* **Action item**
Reproduce word for word the lines of the data below from the line containing "an introductory statement" through the line containing "Una sesión de", both included.

* **Available data**
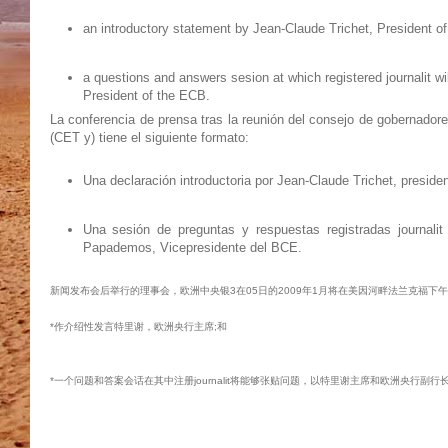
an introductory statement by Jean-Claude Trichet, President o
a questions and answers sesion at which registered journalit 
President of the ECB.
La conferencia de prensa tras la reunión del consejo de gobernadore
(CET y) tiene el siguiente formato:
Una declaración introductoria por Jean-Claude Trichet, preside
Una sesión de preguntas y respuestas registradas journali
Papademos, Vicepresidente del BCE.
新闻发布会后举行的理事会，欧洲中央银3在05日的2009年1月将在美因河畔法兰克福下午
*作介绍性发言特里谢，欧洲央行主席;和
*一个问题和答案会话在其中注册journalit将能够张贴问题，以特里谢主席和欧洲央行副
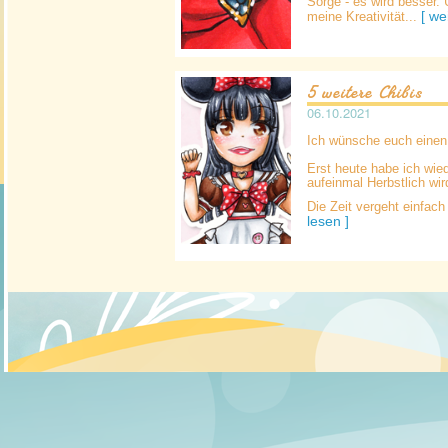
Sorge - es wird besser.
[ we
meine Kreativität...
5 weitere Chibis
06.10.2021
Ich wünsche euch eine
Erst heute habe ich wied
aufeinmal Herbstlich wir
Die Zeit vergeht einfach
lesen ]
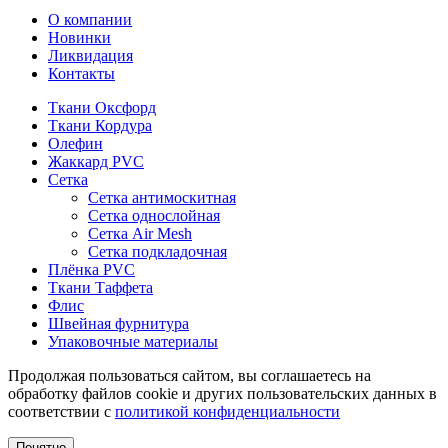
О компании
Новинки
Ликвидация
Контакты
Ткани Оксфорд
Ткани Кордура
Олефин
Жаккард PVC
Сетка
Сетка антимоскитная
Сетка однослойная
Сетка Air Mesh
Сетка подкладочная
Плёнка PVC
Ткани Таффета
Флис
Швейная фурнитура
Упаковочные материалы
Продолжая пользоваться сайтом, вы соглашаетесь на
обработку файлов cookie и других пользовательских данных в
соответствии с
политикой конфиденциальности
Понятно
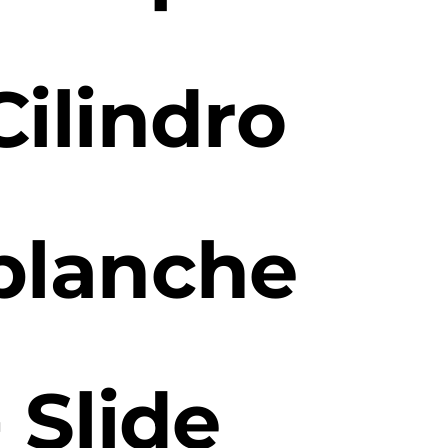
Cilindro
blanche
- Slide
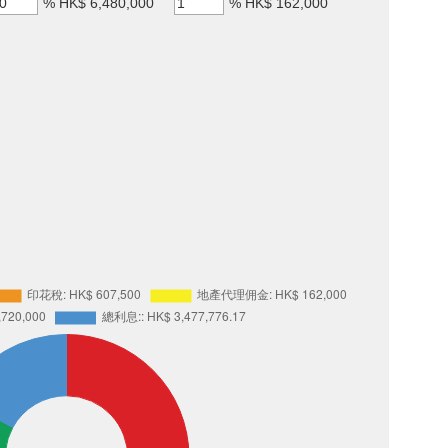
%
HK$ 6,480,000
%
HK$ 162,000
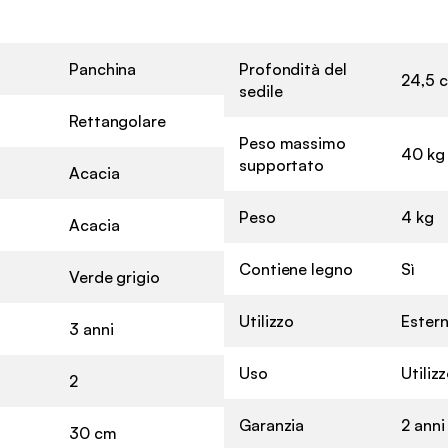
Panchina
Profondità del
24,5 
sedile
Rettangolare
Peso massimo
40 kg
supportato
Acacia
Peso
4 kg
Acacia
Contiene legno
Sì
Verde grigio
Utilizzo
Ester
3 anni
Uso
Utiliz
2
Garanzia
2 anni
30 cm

--

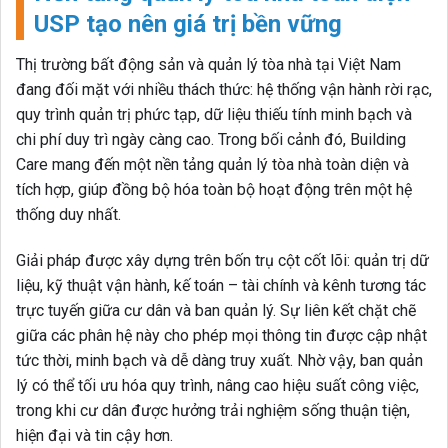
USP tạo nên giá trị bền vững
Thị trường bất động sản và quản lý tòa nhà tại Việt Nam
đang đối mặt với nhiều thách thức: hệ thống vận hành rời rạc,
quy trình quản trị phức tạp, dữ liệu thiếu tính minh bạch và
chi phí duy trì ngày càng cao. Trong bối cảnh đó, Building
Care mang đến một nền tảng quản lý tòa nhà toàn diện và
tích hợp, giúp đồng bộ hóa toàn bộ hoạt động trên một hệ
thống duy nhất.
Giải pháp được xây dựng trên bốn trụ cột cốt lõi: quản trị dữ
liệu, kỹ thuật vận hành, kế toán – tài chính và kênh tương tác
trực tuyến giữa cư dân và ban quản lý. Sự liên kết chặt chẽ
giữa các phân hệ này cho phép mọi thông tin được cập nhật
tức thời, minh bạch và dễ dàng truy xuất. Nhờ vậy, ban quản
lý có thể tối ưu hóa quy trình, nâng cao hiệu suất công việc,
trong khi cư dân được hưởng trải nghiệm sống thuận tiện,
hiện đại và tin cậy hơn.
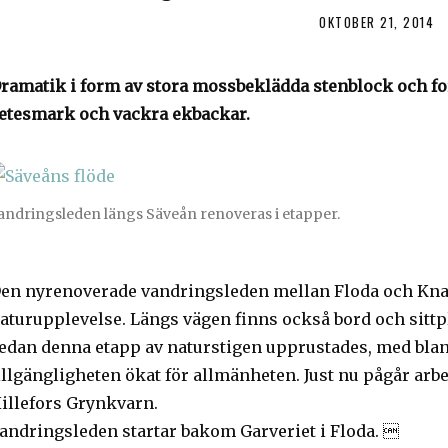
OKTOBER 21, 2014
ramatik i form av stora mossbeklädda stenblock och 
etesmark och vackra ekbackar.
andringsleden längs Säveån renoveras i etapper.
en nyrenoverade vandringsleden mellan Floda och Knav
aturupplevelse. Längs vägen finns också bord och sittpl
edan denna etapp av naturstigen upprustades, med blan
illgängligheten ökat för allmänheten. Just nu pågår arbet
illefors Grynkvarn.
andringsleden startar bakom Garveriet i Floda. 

* **Answer below**
an introductory statement by Jean-Claude Trichet, President o
a questions and answers sesion at which registered journalit 
President of the ECB.
La conferencia de prensa tras la reunión del consejo de gobernadore
(CET y) tiene el siguiente formato:
Una declaración introductoria por Jean-Claude Trichet, preside
Una sesión de preguntas y respuestas registradas journali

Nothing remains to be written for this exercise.